Simplicity and sustainability have felt like noble concepts, but not very helpful or relevant for me. Yet when I think of the restful days in the Bahamas or the quiet time at Gethsemane I begin to see their value. This theme transcends recycling and really hits me as I look at it as a practice for restoring peace to my daily life. These two escapes have given me opportunities to see what a sustainable pace of life feels like. After the taste of calm this past weekend, I hope to finish this semester peacefully by instilling simplicity and sustainability into my daily life embracing one quiet moment at a time.

 

Honors Conference Reflections– On “Feasting and Fasting,” by Diana Meakem

Junior Diana Meakem provides us a fascinating reflection on one of the breakout sessions in the Fall 2012 Honors Guild Conference. Reagan Sutterfield, an agrarian and a writer from Englewood Community Church in Indianapolis, delivered a talk titled “Feasting and Fasting” during the conference. Here are Diana’s thoughts:

Reflection On “Feasting and Fasting” by Ragan Sutterfield

     “When we eat a meal, we’re participating in a concert.” I have always felt this way about meals, but have never been able to articulate it. I appreciated the many facets to Ragan’s talk, the way he intertwined literature, theology, and agriculture. It was particularly apropos because he talked a lot about how God made everything to be connected, even though we often pervert that. 

            Ragan talked about soil, how we were made from it, how we return to it, and how we as humans are dependent upon the soil. I’ve done a little gardening growing up (I love growing basil and making pesto from it), but I had never thought about how special, complicated and life-giving soil is. The soil affects what we eat.
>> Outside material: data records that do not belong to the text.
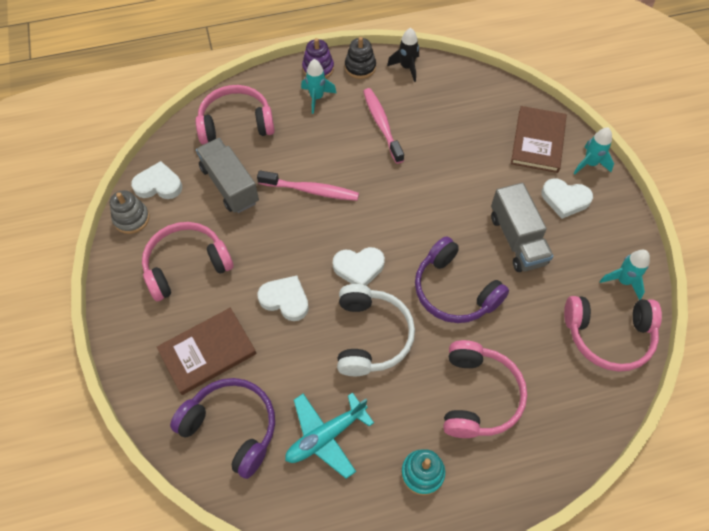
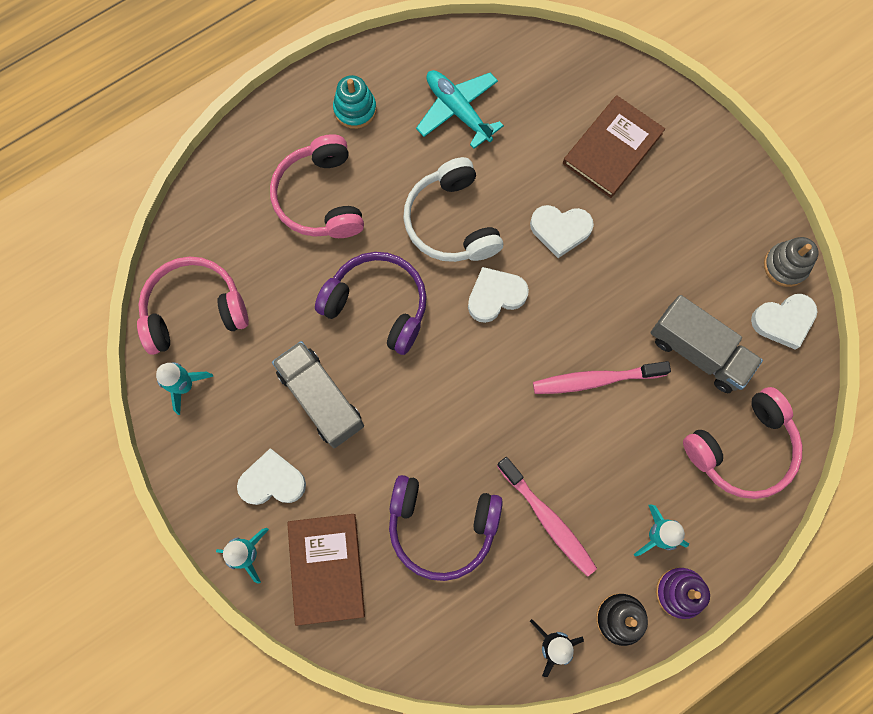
camera: 160 degrees right, 15 degrees up
pink headphones [142,222,233,301] -> none
purple headphones [170,378,275,479] -> purple headphones moved to [389,475,503,581]
turquoise plane [285,392,374,479] -> turquoise plane turned 75 degrees counterclockwise [416,70,504,149]

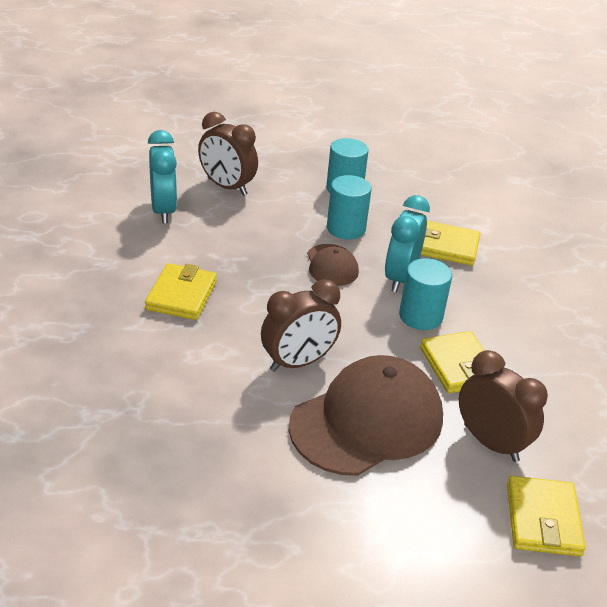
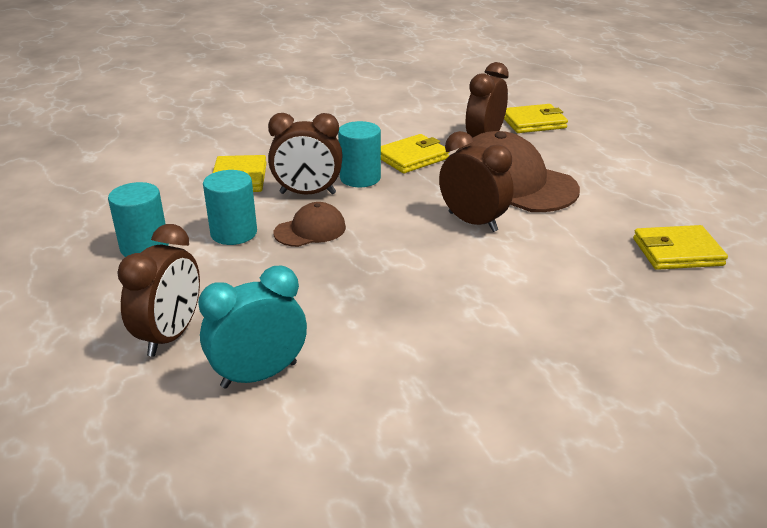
camera: 105 degrees left, 5 degrees down
yellow wallet [145,263,217,320] -> yellow wallet moved to [633,225,728,270]
turquoise clock [385,195,430,292] -> brown clock [268,113,343,195]

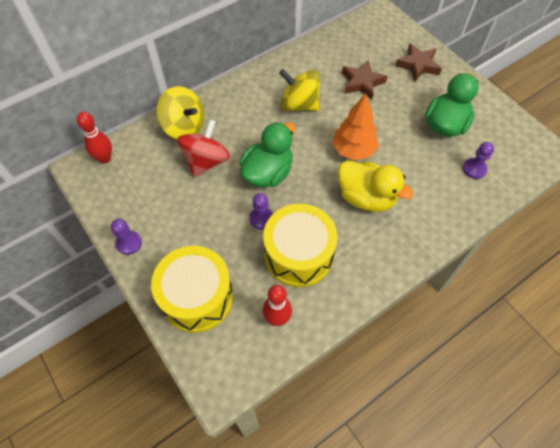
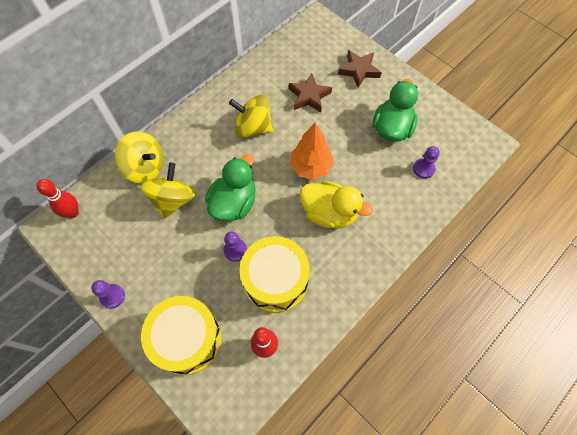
camera: 10 degrees left, 5 degrees up
red spinning top [177,119,230,177] -> yellow spinning top [141,163,195,219]

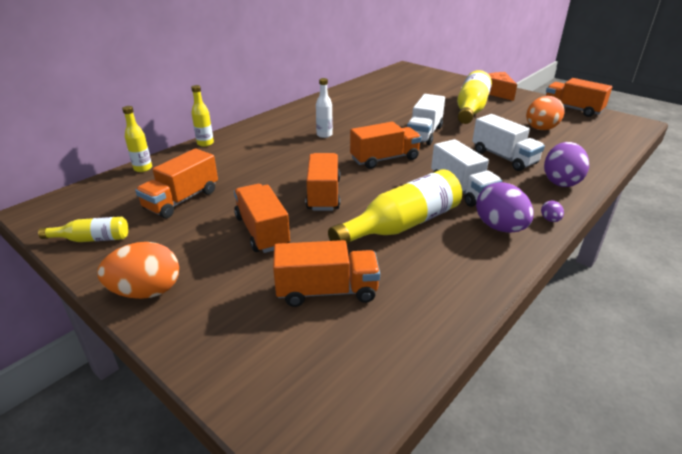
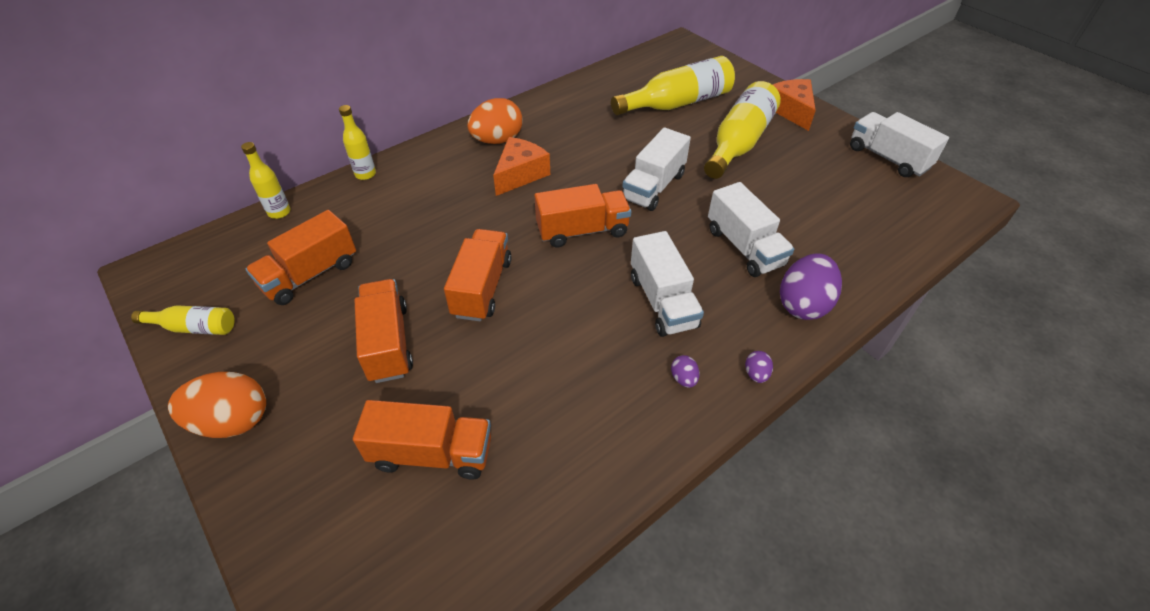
camera: 10 degrees right, 15 degrees up
white bottle [316,78,333,138] -> orange cheese [493,137,550,196]
yellow bottle [328,169,462,245] -> yellow bottle moved to [611,56,735,115]
purple egg [476,182,534,233] -> purple egg [671,355,699,388], size x0.44
orange egg [526,96,565,130] -> orange egg moved to [467,98,523,144]
orange truck [546,78,612,117] -> white truck [850,112,949,177]

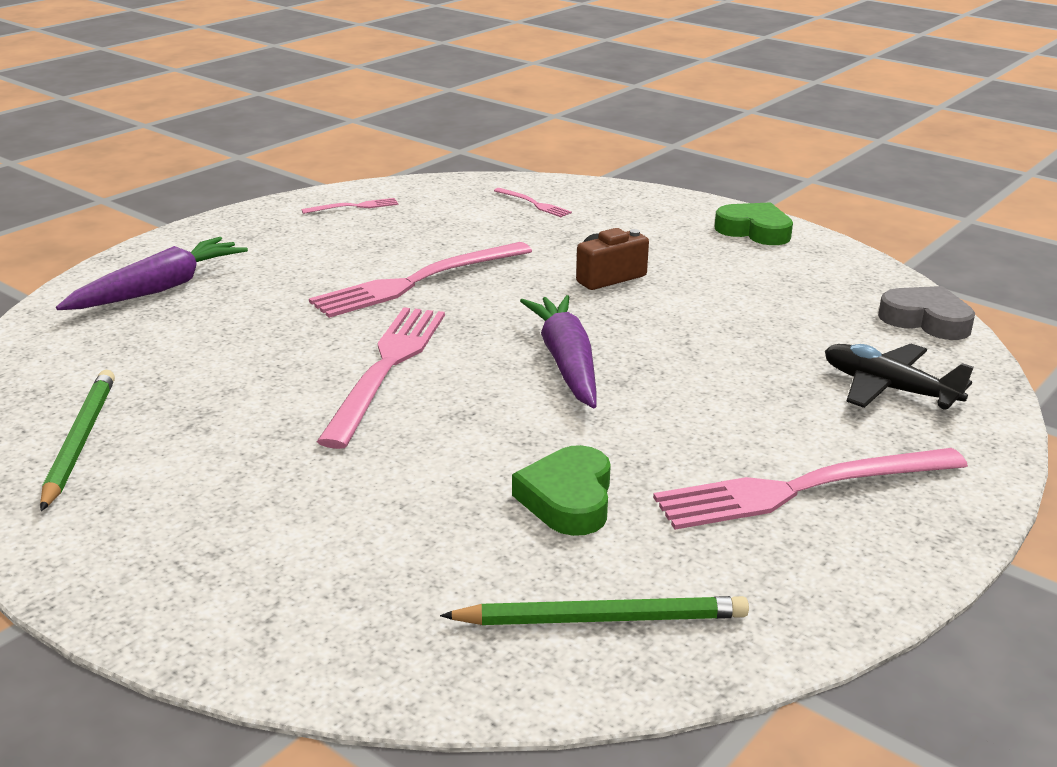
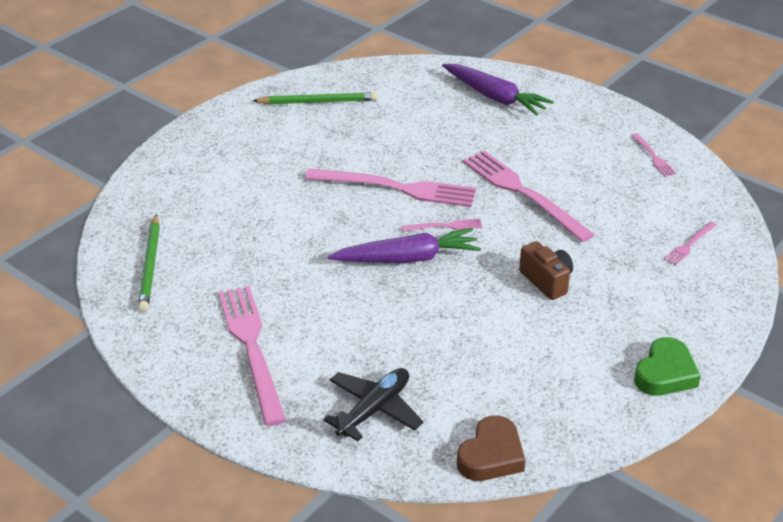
camera: 90 degrees right, 10 degrees up
green heart [512,445,611,536] -> none
grey heart [878,286,975,340] -> brown heart [457,415,526,481]
none -> pink fork [402,219,482,232]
            After that, Ragan talked about how we eat, and spent a lot of time talking about fasting in particular. Fasting has always been a tricky topic for me. I know Christians have done it for centuries, but have struggled to understand why or how fasting should be done. Ragan spoke of fasting as “a kind of mourning,” as a holding out for something better, anticipation. He addressed, too, that fasting is not about manipulating God, which has been an underlying theme behind most of what I grew up hearing about fasting. I like the idea of fasting as waiting for something better. As Christians, that is a huge part of how we are called to live—on the earth, but not of it, waiting eagerly for the redemption of the world (Romans 8).  

            In fact, Christianity is a religion based on waiting. The Jews waited thousands of years for the Messiah, and now we wait for His return. We’re called to wait in other areas of our life, too: we’re called to wait on the Lord, called to wait until marriage for the consummation of sex. Fasting, a discipline of waiting, can teach us about delayed gratification in other areas of our lives. Most things worth doing can’t be done by clicking a button, and it would be good to have a discipline to remind us of that.

            Ragan talked about the historical rhythm of the church fasting on Fridays, always remembering the death of Lord. Then Sunday is always a feast day, remembering his resurrection. In between feasting and fasting is ferial eating, a more normal eating. Observing these disciplines, or a version of them that I could maintain (like eating only fruits and vegetables Friday for breakfast and lunch) might be a lovely way to embrace a historical, sacred rhythm in my busy life.